肥胖是美国的一种长期流行病，与非酒精性脂肪性肝病（NAFLD）的风险增加有关。NAFLD是全球最常见的慢性肝病，影响约三分之一的成年人，目前尚无批准的药物。NAFLD的第一阶段是脂肪变性（脂肪肝），这是一种可以进展为非酒精性脂肪性肝炎（NASH）的病症，其中肝脏中的脂肪积累与炎症，纤维化和瘢痕形成相关，最终导致肝功能丧失。因此，迫切需要了解脂肪肝和NASH发展的分子机制，以创建第一个确定的药物靶标。肝脏产生一种称为kisspeptin（KP）的肽，它通过结合G蛋白偶联受体（kisspeptin 1受体（KISS 1 R））发出信号。然而，KISS 1 R信号在肝脏中的代谢功能尚不清楚。我们发现在高脂饮食诱导的NAFLD小鼠模型中，肝脏KP/KISS 1 R表达上调。我们还观察到，当缺乏肝脏KISS 1 R的小鼠用高脂肪饮食喂养时，与相同饮食的对照组相比，它们表现出肝脏脂肪变性，胰岛素抵抗以及炎症和纤维化标志物的上调。综上所述，这些数据使我们假设肝脏KISS 1 R激活抑制肝脏脂肪生成，从而限制脂肪积累和NASH发展。拟议的工作将破译KISS 1 R信号抑制脂肪肝和NASH的机制。在目的1中，我们将研究肝脏KISS 1 R信号通过抑制脂肪生成来调节肝脏脂质水平的机制。

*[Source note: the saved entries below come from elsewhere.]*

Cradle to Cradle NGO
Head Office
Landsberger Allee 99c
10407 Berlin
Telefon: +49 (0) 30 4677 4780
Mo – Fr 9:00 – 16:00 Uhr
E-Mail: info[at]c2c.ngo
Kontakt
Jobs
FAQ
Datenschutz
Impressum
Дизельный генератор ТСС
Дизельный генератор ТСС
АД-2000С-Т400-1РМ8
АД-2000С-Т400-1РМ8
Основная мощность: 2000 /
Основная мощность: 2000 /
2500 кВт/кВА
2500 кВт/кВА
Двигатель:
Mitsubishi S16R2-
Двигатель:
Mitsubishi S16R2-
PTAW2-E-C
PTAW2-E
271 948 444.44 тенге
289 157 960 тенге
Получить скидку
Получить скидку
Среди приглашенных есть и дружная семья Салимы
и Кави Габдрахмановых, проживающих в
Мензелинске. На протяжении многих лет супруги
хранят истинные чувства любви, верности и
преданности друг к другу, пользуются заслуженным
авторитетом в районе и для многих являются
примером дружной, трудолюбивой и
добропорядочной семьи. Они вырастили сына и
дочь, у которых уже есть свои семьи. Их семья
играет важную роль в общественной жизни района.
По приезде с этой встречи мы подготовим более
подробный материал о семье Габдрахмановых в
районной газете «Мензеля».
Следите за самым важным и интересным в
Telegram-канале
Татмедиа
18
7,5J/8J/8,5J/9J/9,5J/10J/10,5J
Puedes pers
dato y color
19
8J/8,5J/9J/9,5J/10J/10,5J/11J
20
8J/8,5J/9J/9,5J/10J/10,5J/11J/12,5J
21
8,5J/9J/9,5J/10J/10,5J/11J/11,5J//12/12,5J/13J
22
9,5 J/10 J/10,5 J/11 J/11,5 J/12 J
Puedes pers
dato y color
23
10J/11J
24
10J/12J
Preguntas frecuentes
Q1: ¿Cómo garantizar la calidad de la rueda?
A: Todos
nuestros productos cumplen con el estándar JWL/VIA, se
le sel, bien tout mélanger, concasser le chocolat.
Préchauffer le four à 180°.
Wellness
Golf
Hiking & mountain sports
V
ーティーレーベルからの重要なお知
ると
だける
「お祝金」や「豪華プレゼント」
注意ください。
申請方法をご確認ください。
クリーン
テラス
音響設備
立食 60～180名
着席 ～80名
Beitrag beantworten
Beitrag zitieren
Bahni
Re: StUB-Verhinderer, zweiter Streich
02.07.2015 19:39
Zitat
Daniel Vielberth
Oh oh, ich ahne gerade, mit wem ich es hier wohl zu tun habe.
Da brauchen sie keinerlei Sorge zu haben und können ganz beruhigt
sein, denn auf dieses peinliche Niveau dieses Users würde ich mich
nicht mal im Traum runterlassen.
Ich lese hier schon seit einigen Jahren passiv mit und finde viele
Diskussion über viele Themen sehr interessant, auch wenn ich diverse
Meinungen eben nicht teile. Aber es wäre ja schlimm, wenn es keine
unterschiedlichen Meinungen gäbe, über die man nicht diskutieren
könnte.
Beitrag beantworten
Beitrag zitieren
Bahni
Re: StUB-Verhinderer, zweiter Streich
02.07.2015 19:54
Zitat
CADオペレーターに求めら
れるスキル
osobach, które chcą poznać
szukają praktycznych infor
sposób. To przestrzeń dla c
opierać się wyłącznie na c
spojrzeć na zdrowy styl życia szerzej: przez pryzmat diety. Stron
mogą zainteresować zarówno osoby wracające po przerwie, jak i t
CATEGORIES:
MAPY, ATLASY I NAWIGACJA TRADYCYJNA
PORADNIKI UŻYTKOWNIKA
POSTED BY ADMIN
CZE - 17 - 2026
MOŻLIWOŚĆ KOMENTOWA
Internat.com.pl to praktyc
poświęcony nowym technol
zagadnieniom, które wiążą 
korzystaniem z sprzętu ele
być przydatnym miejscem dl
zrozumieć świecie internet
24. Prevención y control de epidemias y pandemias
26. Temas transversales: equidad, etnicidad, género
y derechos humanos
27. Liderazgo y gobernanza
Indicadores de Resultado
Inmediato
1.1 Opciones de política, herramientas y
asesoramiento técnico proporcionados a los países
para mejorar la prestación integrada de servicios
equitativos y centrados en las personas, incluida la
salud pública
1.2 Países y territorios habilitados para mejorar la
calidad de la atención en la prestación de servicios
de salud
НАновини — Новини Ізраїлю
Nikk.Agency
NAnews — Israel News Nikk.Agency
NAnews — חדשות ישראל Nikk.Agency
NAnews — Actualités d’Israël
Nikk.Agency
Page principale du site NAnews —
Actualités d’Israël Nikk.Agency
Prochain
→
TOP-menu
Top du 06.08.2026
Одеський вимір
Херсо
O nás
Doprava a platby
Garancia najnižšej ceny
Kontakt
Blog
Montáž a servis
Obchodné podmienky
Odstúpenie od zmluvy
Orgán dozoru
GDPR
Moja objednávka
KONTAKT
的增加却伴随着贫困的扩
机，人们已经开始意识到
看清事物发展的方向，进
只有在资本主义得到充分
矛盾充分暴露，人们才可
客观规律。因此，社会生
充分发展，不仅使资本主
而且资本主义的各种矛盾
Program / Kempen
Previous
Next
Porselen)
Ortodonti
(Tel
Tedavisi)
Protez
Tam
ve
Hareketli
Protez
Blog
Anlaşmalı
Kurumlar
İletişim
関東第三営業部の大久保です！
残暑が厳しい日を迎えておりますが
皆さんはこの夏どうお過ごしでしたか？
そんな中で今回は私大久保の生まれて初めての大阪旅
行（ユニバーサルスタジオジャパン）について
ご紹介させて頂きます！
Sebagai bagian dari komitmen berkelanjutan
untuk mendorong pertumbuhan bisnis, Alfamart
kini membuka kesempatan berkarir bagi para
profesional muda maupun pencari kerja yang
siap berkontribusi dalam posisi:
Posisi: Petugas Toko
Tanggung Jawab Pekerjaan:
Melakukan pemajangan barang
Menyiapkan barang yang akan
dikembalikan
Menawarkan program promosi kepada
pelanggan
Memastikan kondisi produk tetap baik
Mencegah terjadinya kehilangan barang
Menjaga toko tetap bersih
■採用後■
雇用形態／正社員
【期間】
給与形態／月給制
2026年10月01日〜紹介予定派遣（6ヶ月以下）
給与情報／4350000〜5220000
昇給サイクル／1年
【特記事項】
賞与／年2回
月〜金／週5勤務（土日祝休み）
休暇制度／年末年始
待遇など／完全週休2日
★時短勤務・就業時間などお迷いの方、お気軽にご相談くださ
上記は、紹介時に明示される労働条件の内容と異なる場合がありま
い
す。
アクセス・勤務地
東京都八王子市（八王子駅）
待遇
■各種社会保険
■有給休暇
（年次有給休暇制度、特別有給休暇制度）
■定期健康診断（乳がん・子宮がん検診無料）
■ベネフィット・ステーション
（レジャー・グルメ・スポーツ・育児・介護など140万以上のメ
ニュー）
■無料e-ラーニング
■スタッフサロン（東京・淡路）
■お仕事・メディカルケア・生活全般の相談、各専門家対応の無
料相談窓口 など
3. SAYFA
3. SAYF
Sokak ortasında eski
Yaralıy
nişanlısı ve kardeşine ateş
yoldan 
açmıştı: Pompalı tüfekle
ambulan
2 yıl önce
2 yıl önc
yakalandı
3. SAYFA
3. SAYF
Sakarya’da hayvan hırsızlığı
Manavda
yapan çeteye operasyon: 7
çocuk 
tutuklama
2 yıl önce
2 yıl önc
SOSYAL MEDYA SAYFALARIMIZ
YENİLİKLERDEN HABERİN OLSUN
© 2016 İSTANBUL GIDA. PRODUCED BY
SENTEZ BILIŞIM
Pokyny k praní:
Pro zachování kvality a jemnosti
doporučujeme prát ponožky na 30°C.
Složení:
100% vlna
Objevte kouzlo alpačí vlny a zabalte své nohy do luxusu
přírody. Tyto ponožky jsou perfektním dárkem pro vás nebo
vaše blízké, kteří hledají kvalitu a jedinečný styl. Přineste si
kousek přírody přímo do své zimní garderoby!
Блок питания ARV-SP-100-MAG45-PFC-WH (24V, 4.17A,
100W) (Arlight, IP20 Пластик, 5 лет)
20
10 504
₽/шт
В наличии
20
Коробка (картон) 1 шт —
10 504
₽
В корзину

在目标2中，我们将评估增强KISS 1 R信号传导对NAFLD发展的影响。在目标3中，我们将通过测量健康受试者、NAFLD和NASH患者的血浆KP水平来研究KP/KISS 1 R信号通路的临床相关性，并评估血浆KP水平是否与代谢疾病严重程度和其他人体测量学、实验室、放射学和人口统计学特征相关。此外，将检查NAFLD/NASH肝活检中肝KISS 1 R的表达和定位。了解这一知识是很重要的，因为它将揭示使用KISS 1 R信号通路作为一种潜在的途径，以开发一种新的药理学方法，以减少NAFLD和NASH。